*Task requirements*
Only lines containing the string "linejoin" belong in the answer; copy all of them from the entries.

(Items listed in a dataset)
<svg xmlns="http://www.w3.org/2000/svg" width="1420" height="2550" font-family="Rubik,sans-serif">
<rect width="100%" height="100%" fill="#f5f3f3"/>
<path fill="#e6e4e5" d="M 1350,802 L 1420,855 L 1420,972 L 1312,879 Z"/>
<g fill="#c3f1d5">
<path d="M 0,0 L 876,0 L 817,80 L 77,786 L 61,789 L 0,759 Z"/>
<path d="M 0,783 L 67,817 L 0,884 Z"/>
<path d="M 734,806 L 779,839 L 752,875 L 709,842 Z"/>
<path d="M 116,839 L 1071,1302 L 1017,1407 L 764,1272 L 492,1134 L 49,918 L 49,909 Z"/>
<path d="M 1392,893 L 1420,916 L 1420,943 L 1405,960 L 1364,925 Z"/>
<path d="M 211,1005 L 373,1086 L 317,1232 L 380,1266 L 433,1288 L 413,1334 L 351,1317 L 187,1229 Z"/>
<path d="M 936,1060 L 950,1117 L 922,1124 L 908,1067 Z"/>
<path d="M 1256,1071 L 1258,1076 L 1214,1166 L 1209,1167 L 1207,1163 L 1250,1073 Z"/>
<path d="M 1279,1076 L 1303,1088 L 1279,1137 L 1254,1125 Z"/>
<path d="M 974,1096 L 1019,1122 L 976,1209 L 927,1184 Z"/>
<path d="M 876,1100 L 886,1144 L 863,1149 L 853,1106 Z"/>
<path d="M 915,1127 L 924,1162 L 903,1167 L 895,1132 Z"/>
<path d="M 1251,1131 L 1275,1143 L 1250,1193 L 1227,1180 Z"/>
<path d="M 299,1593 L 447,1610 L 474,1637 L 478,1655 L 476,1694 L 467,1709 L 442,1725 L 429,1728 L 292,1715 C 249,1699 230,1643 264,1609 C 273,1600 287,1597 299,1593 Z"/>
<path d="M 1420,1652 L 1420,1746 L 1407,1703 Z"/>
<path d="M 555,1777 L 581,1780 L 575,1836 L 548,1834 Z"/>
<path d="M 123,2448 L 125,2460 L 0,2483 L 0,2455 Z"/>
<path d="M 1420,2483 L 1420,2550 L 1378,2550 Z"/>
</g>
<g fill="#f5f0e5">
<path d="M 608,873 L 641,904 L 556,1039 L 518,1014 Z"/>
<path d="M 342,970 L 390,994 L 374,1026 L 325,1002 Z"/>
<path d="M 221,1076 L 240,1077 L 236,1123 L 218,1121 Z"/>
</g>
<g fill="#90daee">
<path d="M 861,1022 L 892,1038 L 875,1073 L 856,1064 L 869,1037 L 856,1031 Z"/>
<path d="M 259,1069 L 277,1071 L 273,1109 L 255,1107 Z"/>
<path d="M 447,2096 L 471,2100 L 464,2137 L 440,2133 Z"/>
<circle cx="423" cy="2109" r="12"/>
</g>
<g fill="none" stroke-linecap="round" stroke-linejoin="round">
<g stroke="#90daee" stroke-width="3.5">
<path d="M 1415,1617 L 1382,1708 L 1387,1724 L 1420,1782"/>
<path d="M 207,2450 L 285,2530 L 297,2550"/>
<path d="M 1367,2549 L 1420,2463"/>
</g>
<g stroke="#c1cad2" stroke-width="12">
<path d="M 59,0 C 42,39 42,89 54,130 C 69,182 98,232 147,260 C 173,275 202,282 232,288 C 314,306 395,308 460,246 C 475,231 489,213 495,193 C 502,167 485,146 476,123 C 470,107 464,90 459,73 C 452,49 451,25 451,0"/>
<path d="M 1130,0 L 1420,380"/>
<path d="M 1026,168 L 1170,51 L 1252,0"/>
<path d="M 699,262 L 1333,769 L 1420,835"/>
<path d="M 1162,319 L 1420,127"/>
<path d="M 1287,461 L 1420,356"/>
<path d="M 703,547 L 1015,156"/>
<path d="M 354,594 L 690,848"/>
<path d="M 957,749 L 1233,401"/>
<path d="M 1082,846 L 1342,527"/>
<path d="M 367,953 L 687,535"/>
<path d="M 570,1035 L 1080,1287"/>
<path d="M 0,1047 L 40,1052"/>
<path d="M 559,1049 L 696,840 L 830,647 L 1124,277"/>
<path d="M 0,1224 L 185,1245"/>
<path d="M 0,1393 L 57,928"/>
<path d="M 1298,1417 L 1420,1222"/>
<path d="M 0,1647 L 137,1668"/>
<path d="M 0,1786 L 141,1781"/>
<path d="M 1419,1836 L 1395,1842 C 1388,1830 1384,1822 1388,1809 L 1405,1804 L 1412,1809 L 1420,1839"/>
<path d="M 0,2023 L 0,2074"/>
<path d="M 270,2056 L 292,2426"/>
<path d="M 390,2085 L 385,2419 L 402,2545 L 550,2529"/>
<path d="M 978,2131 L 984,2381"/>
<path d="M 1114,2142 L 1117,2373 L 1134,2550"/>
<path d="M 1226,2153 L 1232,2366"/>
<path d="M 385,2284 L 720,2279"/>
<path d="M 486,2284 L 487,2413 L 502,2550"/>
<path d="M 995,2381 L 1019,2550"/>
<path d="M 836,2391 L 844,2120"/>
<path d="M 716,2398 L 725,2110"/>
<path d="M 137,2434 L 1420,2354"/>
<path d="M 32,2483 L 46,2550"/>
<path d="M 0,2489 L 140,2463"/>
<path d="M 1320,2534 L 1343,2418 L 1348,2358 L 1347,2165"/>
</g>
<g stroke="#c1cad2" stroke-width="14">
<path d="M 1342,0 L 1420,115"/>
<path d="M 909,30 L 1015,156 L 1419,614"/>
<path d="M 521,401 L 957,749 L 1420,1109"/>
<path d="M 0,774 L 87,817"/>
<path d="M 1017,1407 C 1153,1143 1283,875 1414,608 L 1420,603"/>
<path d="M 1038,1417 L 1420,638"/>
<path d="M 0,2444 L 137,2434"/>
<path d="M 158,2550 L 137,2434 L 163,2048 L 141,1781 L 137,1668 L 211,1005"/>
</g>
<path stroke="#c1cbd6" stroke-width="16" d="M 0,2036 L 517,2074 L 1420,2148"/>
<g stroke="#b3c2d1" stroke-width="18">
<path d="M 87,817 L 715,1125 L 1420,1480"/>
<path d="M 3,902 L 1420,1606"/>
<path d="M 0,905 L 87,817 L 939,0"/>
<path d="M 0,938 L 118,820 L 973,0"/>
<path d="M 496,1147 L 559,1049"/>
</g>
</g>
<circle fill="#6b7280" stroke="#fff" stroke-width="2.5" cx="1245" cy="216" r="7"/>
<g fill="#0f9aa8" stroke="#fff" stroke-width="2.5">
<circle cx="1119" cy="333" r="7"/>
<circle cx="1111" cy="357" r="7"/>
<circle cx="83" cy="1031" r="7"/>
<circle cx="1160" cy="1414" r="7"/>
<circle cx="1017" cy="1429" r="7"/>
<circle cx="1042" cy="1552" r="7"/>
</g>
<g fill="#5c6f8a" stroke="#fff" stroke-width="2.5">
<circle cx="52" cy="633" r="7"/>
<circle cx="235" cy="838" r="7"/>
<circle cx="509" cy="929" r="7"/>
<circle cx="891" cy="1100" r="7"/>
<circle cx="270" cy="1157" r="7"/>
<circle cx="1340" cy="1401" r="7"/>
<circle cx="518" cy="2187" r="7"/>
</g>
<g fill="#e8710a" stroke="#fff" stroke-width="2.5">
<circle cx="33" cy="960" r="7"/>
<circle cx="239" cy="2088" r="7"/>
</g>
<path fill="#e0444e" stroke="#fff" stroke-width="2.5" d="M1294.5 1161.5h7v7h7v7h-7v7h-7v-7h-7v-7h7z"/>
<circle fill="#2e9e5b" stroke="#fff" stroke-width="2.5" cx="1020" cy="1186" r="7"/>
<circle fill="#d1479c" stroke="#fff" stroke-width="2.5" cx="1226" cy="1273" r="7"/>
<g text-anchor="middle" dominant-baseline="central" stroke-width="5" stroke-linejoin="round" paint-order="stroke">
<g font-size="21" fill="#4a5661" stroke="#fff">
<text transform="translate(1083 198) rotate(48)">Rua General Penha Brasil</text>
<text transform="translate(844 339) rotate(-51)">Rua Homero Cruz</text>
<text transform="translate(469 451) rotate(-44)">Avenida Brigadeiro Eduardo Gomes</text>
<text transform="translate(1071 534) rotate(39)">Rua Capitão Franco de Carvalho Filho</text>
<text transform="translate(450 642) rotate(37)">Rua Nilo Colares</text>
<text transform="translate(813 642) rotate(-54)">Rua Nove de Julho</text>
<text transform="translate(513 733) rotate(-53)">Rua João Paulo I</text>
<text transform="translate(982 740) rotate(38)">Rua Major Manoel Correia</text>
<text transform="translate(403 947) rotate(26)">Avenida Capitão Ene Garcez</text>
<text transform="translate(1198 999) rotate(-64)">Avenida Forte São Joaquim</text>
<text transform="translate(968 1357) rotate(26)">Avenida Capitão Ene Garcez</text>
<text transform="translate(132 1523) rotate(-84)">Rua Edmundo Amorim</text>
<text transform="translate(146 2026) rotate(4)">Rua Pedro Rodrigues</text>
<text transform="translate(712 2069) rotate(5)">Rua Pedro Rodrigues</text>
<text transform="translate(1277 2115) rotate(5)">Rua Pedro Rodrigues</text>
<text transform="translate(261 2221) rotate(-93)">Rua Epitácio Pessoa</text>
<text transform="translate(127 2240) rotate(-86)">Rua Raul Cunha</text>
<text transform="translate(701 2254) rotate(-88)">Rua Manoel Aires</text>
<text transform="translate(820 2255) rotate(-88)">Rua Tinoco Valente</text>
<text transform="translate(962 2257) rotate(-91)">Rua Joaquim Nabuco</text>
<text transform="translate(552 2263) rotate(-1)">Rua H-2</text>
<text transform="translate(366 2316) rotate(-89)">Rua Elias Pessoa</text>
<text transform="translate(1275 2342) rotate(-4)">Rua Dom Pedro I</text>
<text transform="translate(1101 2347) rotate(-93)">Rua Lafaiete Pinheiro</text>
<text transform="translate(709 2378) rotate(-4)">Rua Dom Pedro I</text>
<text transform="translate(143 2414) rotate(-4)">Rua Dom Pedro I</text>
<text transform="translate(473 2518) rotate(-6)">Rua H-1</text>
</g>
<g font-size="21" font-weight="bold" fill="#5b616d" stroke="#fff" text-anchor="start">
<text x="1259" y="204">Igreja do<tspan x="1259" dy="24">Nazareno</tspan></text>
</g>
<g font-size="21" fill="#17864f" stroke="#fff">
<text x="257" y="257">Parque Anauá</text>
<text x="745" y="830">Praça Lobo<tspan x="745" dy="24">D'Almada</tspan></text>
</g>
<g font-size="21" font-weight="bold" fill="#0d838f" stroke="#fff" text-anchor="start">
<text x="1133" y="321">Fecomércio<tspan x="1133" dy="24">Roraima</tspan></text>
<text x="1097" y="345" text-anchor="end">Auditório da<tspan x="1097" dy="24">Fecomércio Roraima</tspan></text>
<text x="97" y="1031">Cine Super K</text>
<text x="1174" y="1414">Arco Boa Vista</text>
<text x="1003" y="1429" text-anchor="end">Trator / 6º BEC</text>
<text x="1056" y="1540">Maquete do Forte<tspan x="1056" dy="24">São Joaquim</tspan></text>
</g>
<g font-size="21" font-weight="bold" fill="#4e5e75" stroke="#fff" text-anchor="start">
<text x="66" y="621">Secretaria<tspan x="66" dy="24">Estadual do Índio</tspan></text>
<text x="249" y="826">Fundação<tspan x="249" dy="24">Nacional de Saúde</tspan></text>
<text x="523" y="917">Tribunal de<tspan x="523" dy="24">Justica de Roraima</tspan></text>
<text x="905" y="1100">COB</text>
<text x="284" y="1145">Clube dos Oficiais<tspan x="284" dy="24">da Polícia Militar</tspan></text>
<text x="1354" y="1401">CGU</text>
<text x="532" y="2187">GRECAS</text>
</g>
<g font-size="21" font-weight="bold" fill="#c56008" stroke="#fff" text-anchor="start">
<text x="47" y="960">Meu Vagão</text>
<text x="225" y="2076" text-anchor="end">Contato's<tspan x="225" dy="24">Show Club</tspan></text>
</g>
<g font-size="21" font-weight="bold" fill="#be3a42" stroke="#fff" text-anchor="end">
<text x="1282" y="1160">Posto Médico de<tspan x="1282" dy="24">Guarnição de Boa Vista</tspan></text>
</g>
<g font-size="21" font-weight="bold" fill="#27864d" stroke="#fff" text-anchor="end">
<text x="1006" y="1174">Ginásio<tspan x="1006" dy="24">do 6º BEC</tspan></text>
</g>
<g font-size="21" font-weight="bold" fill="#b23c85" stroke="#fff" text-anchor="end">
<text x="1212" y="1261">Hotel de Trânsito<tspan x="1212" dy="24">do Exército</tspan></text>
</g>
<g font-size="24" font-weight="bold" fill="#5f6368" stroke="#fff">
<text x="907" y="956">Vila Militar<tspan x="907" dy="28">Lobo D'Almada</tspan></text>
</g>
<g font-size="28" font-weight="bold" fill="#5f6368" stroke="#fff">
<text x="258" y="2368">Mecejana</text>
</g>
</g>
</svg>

*Exercise response*
<g fill="none" stroke-linecap="round" stroke-linejoin="round">
<g text-anchor="middle" dominant-baseline="central" stroke-width="5" stroke-linejoin="round" paint-order="stroke">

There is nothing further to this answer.